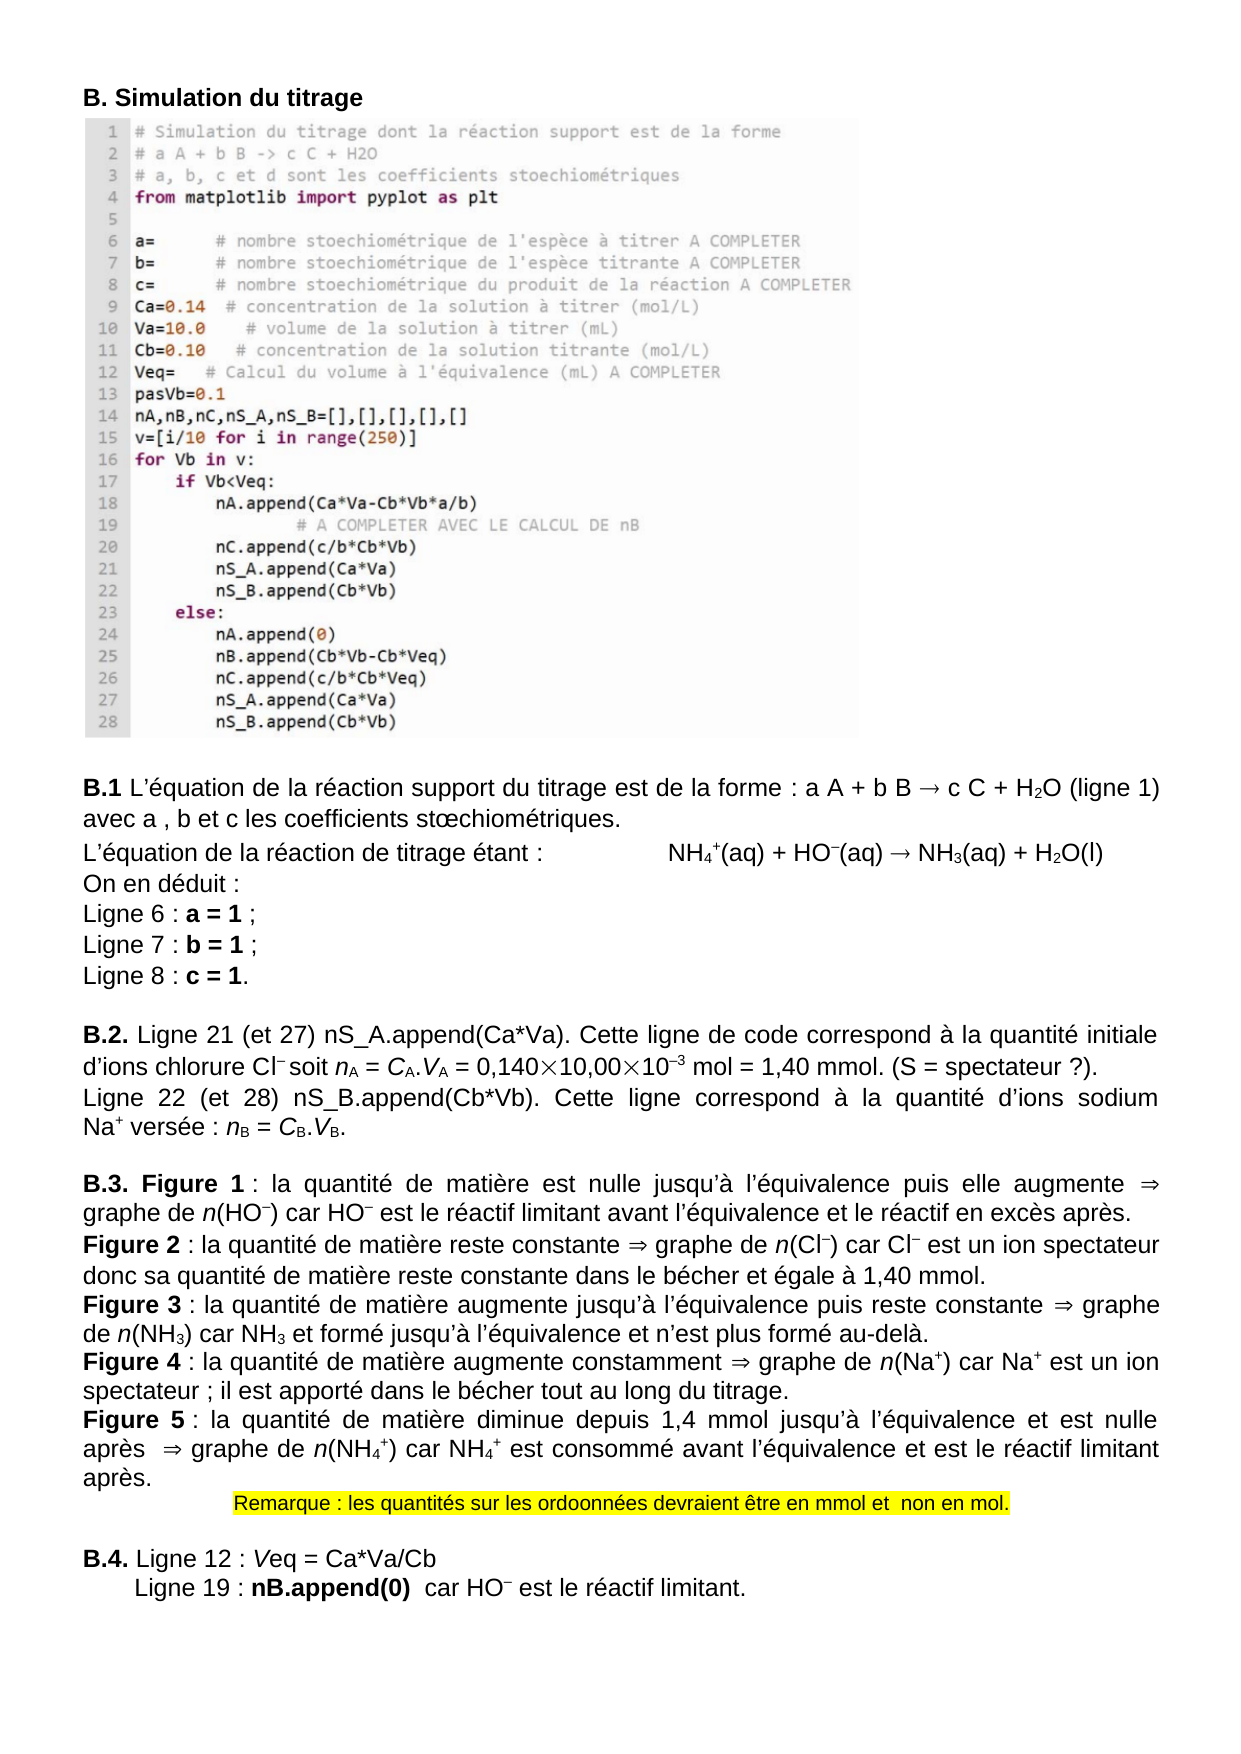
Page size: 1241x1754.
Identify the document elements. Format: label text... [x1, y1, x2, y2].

list Ligne 8 : c = 1. [83, 961, 1161, 989]
list B.2. Ligne 21 (et 27) nS_A.append(Ca*Va). Cette ligne de code correspond à la quantité initiale d’ions chlorure Cl– soit nA = CA.VA = 0,14010,0010–3 mol = 1,40 mmol. (S = spectateur ?). [83, 1020, 1161, 1083]
list B.4. Ligne 12 : Veq = Ca*Va/Cb [83, 1544, 835, 1573]
text Figure 2 : la quantité de matière reste constante  graphe de n(Cl–) car Cl– est un ion spectateur donc sa quantité de matière reste constante dans le bécher et égale à 1,40 mmol. [83, 1227, 1160, 1290]
text B.3. Figure 1 : la quantité de matière est nulle jusqu’à l’équivalence puis elle augmente  graphe de n(HO–) car HO– est le réactif limitant avant l’équivalence et le réactif en excès après. [83, 1169, 1160, 1227]
text Remarque : les quantités sur les ordoonnées devraient être en mmol et non en mol. [83, 1491, 1161, 1515]
text Figure 5 : la quantité de matière diminue depuis 1,4 mmol jusqu’à l’équivalence et est nulle après  graphe de n(NH4+) car NH4+ est consommé avant l’équivalence et est le réactif limitant après. [83, 1405, 1160, 1491]
list Ligne 6 : a = 1 ; [83, 899, 1161, 928]
text Figure 4 : la quantité de matière augmente constamment  graphe de n(Na+) car Na+ est un ion spectateur ; il est apporté dans le bécher tout au long du titrage. [83, 1347, 1160, 1405]
list Ligne 22 (et 28) nS_B.append(Cb*Vb). Cette ligne correspond à la quantité d’ions sodium Na+ versée : nB = CB.VB. [83, 1083, 1161, 1141]
text B. Simulation du titrage [83, 83, 1157, 111]
text Figure 3 : la quantité de matière augmente jusqu’à l’équivalence puis reste constante  graphe de n(NH3) car NH3 et formé jusqu’à l’équivalence et n’est plus formé au-delà. [83, 1290, 1160, 1347]
list Ligne 19 : nB.append(0) car HO– est le réactif limitant. [127, 1573, 835, 1601]
list B.1 L’équation de la réaction support du titrage est de la forme : a A + b B  c C + H2O (ligne 1) avec a , b et c les coefficients stœchiométriques. [83, 773, 1161, 832]
text L’équation de la réaction de titrage étant : NH4+(aq) + HO–(aq)  NH3(aq) + H2O(l) [83, 834, 1160, 868]
picture [82, 115, 860, 748]
list On en déduit : [83, 868, 1161, 897]
list Ligne 7 : b = 1 ; [83, 930, 1161, 959]
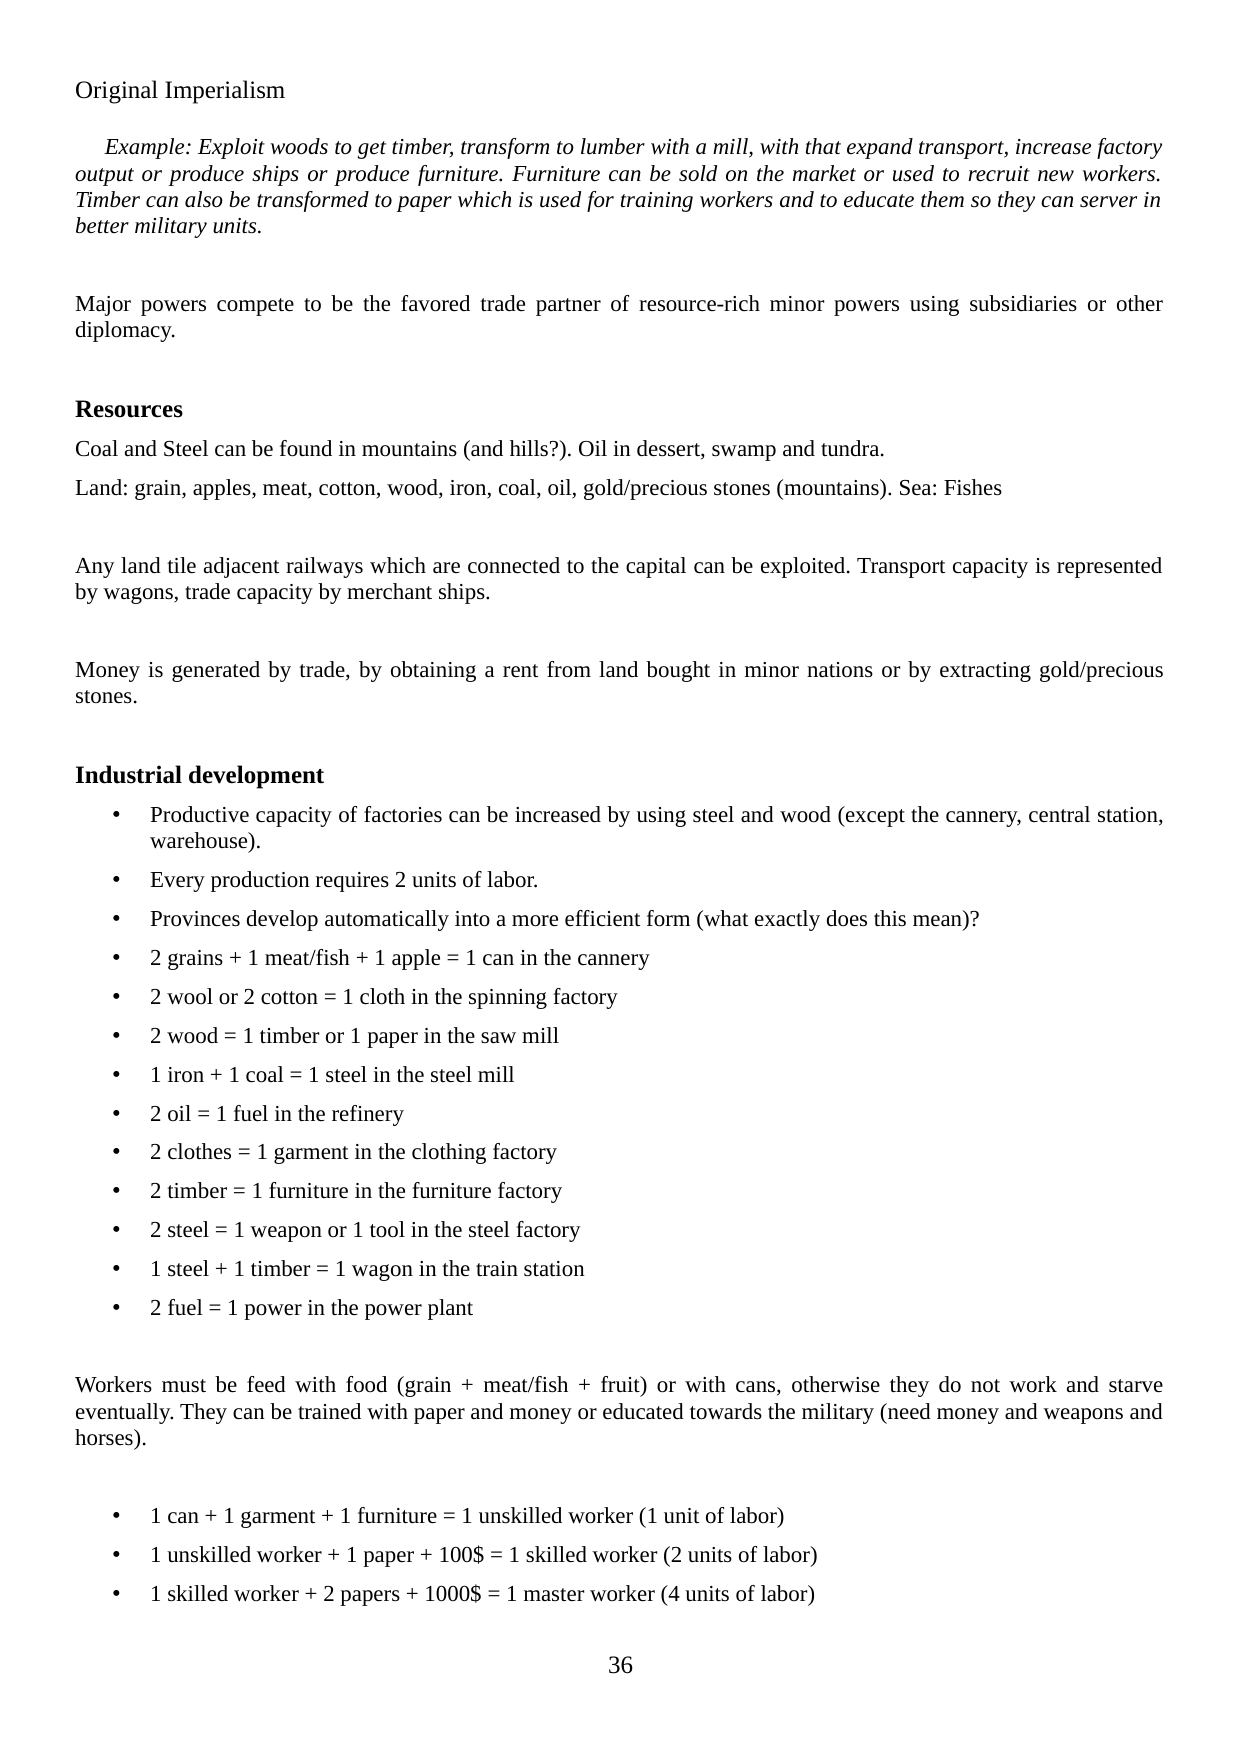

····················

DIRECTION: Please reproduce the rows from the very beginning down to the line containing "Identify the document", including both ends and leaving out the pictures.

PROBLEM SOLUTION:
Page size: 1241x1754.
Identify the document elements. Format: label text... [x1, y1, x2, y2].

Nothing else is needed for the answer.